▶ [Tasks and exercises]:
1/ Reproduce everything in the KL divergence benchmark page from "Y <- rexp(m, rate" down to "kld = do.call(kld_gaussian, p$gaussian)".
2/ Pick up the KL divergence benchmark page where it stops and keep writing it.

▶ [Text passage]:
· · ·

Algorithm benchmark in 1D • kldest

library(kldest)
library(ggplot2)
library(reshape2)
set.seed(0)

In 1D, different KL divergence estimators are available, either based on kernel density estimation or on nearest-neighbour density estimation. Using different analytically tractable distributions and varying sample sizes, we evaluate different methods in terms of their accuracy and runtime in the two-sample problem.

Specification of benchmark scenario

Distributions and analytical KL divergence

We investigate the following pairs of distributions, for which analytical KL divergence values are known:

$\text{Exp}(1)$ vs. $\text{Exp}(1/12)$ .
$\mathcal{N}(0,1)$ vs. $\mathcal{N}(1,2^2)$ ,
$\mathcal{U}(1,2)$ vs. $\mathcal{U}(0,4)$ ,

p <- list(
    exponential = list(lambda1 = 1, lambda2 = 1/12),
    gaussian    = list(mu1 = 0, sigma1 = 1, mu2 = 1, sigma2 = 2^2),
    uniform     = list(a1 = 1, b1 = 2, a2 = 0, b2 = 4)
)
distributions <- list(
    exponential = list(
        samples = function(n, m) {
            X <- rexp(n, rate = p$exponential$lambda1)
            Y <- rexp(m, rate = p$exponential$lambda2)
            list(X = X, Y = Y)
        },
        kld = do.call(kld_exponential, p$exponential)
    ),
    gaussian = list(
        samples = function(n, m) {
            X <- rnorm(n, mean = p$gaussian$mu1, sd = sqrt(p$gaussian$sigma1))
            Y <- rnorm(m, mean = p$gaussian$mu2, sd = sqrt(p$gaussian$sigma2))
            list(X = X, Y = Y)
        },
        kld = do.call(kld_gaussian, p$gaussian)
    ),
    uniform = list( 
        samples = function(n, m) {
            X <- runif(n, min = p$uniform$a1, max = p$uniform$b1)
            Y <- runif(m, min = p$uniform$a2, max = p$uniform$b2)

· · ·

▶ [Stored data]:

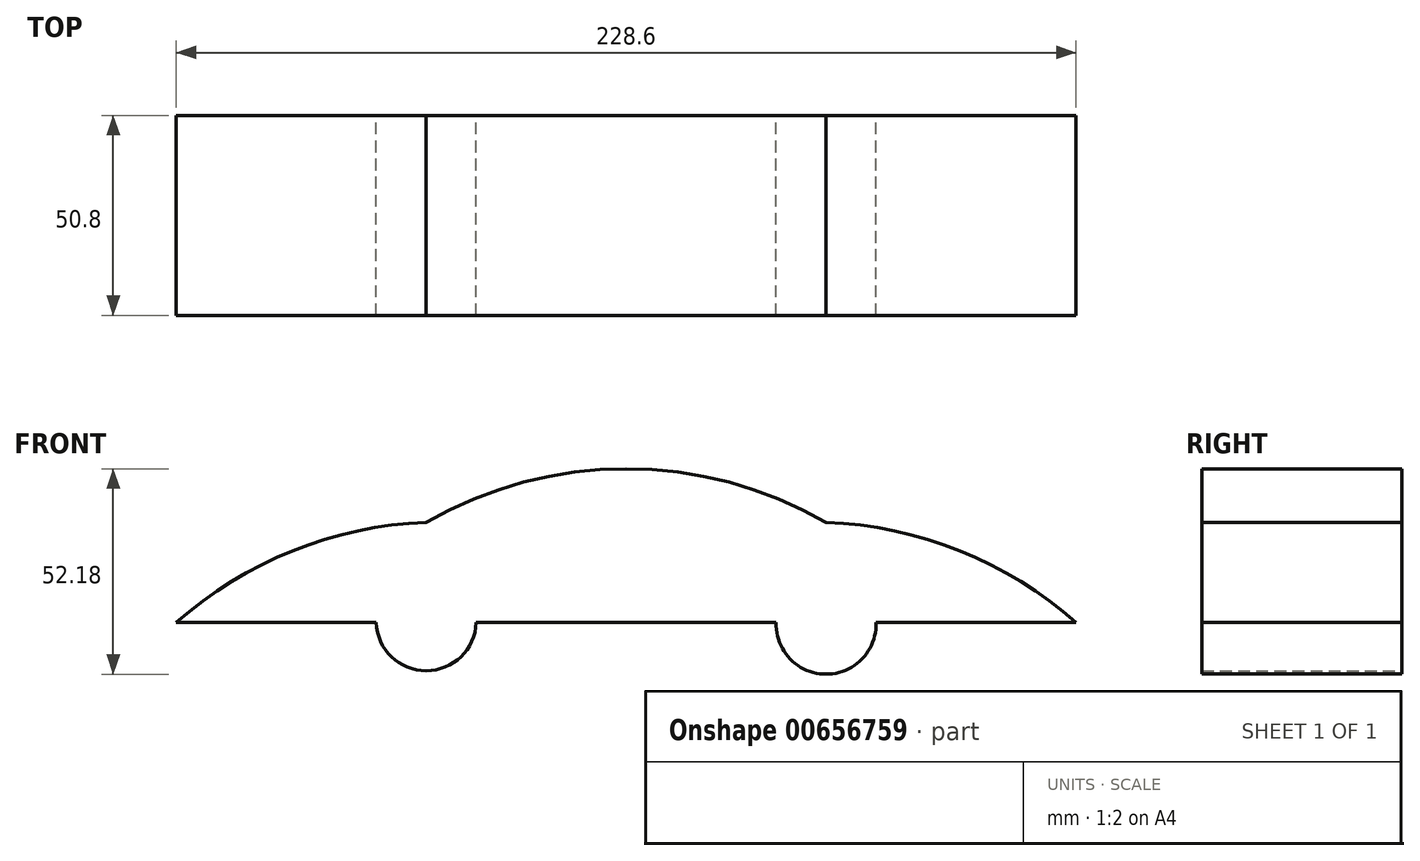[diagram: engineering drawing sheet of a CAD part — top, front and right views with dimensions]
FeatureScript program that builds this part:
annotation { "Feature Type Name" : "Feature", "Feature Type Description" : "" }
export const myFeature = defineFeature(function(context is Context, id is Id, definition is map)
    precondition{}
    {
        {
            var Q0;
            Q0=qCreatedBy(makeId("Front.planeOp"),FACE);
            var sketch = newSketch(context, id + "F0", { "sketchPlane" : qUnion([Q0])});
            skLineSegment(sketch, "E0", {"start": v(-70.98, 11.81) * mm, "end": v(-20.18, 11.81) * mm});
            skLineSegment(sketch, "E1", {"start": v(5.22, 11.81) * mm, "end": v(81.42, 11.81) * mm});
            skArc(sketch, "E2", {"start": v(5.22, 11.81) * mm, "mid": v(-7.48, 24.46) * mm, "end": v(-20.18, 11.81) * mm});
            skLineSegment(sketch, "E3", {"start": v(106.82, 11.81) * mm, "end": v(157.62, 11.81) * mm});
            skArc(sketch, "E4", {"start": v(106.82, 11.81) * mm, "mid": v(94.12, 24.37) * mm, "end": v(81.42, 11.81) * mm});
            skArc(sketch, "E5", {"start": v(-20.18, 11.81) * mm, "mid": v(-7.48, -0.42) * mm, "end": v(5.22, 11.81) * mm});
            skArc(sketch, "E6", {"start": v(81.42, 11.81) * mm, "mid": v(94.12, -1.28) * mm, "end": v(106.82, 11.81) * mm});
            skArc(sketch, "E7", {"start": v(-7.48, 37.29) * mm, "mid": v(-41.44, 30.05) * mm, "end": v(-70.98, 11.81) * mm});
            skPoint(sketch, "E7.startSnap0", {"position": v(-7.48, 24.46) * mm});
            skArc(sketch, "E8", {"start": v(94.12, 37.29) * mm, "mid": v(43.32, 50.9) * mm, "end": v(-7.48, 37.29) * mm});
            skPoint(sketch, "E8.startSnap0", {"position": v(94.12, 24.37) * mm});
            skArc(sketch, "E9", {"start": v(157.62, 11.81) * mm, "mid": v(128.08, 30.05) * mm, "end": v(94.12, 37.29) * mm});
            skSolve(sketch);
        }
        {
            var Q0;
            Q0=makeQuery(id+"F0.imprint","IMPRINT",FACE,{"disambiguationData":[TD([[makeQuery(id+"F0.imprint","IMPRINT",EDGE,{"derivedFrom":sQuery(id+"F0.wireOp",EDGE,"E0")}),1.0]])]});
            var Q1;
            Q1=makeQuery(id+"F0.imprint","IMPRINT",FACE,{"disambiguationData":[TD([[makeQuery(id+"F0.imprint","IMPRINT",EDGE,{"derivedFrom":sQuery(id+"F0.wireOp",EDGE,"E2")}),1.0]])]});
            var Q2;
            Q2=makeQuery(id+"F0.imprint","IMPRINT",FACE,{"disambiguationData":[TD([[makeQuery(id+"F0.imprint","IMPRINT",EDGE,{"derivedFrom":sQuery(id+"F0.wireOp",EDGE,"E4")}),1.0]])]});
            extrude(context, id + "F1", {"entities" : qUnion([Q0, Q1, Q2]), "depth" : 50.8 * mm, "offsetDistance" : 25.4 * mm});
        }
    });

· · ·

▶ [Expected answers]:
1/
Y <- rexp(m, rate = p$exponential$lambda2)
            list(X = X, Y = Y)
        },
        kld = do.call(kld_exponential, p$exponential)
    ),
    gaussian = list(
        samples = function(n, m) {
            X <- rnorm(n, mean = p$gaussian$mu1, sd = sqrt(p$gaussian$sigma1))
            Y <- rnorm(m, mean = p$gaussian$mu2, sd = sqrt(p$gaussian$sigma2))
            list(X = X, Y = Y)
        },
        kld = do.call(kld_gaussian, p$gaussian)

2/
            list(X = X, Y = Y)
        },
        kld = do.call(kld_uniform, p$uniform)
    )
)

Analytical values for Kullback-Leibler divergences in test cases:

vapply(distributions, function(x) x$kld, 1)
#> exponential    gaussian     uniform 
#>   1.5682400   0.4431472   1.3862944

Simulation scenarios

For each of the distributions specified above, samples of different sizes are drawn, with several replicates per distribution and sample size.

samplesize <- 10^(2:4)
nRep       <- 25L

scenarios <- combinations(
    distribution = names(distributions),
    sample.size  = samplesize,
    replicate    = 1:nRep
)

Algorithms

We consder the following algorithms:

kernel density estimation with numerical integration (dens_int)
kernel density estimation with a Monte Carlo approximation (dens_mc)
1-nearest neighbour density estimation (nn_1)
bias-reduced nearest neighbour density estimation (nn_br)

algorithms <- list(
    dens_int = function(X, Y) kld_est_kde1(X = X, Y = Y, MC = FALSE),
    dens_mc  = function(X, Y) kld_est_kde1(X = X, Y = Y, MC = TRUE),
    nn_1     = kld_est_nn,
    nn_br = function(X, Y) kld_est_brnn(X = X, Y = Y, warn.max.k = FALSE)
)
nAlgo   <- length(algorithms)

Run the simulation study

# allocating results matrices
nscenario  <- nrow(scenarios)
runtime <- kldiv1d <- matrix(nrow = nscenario, 
                             ncol = nAlgo, 
                             dimnames = list(NULL, names(algorithms)))

for (i in 1:nscenario) {

    dist <- scenarios$distribution[i]
    n    <- scenarios$sample.size[i]
    
    samples <- distributions[[dist]]$sample(n = n, m = n)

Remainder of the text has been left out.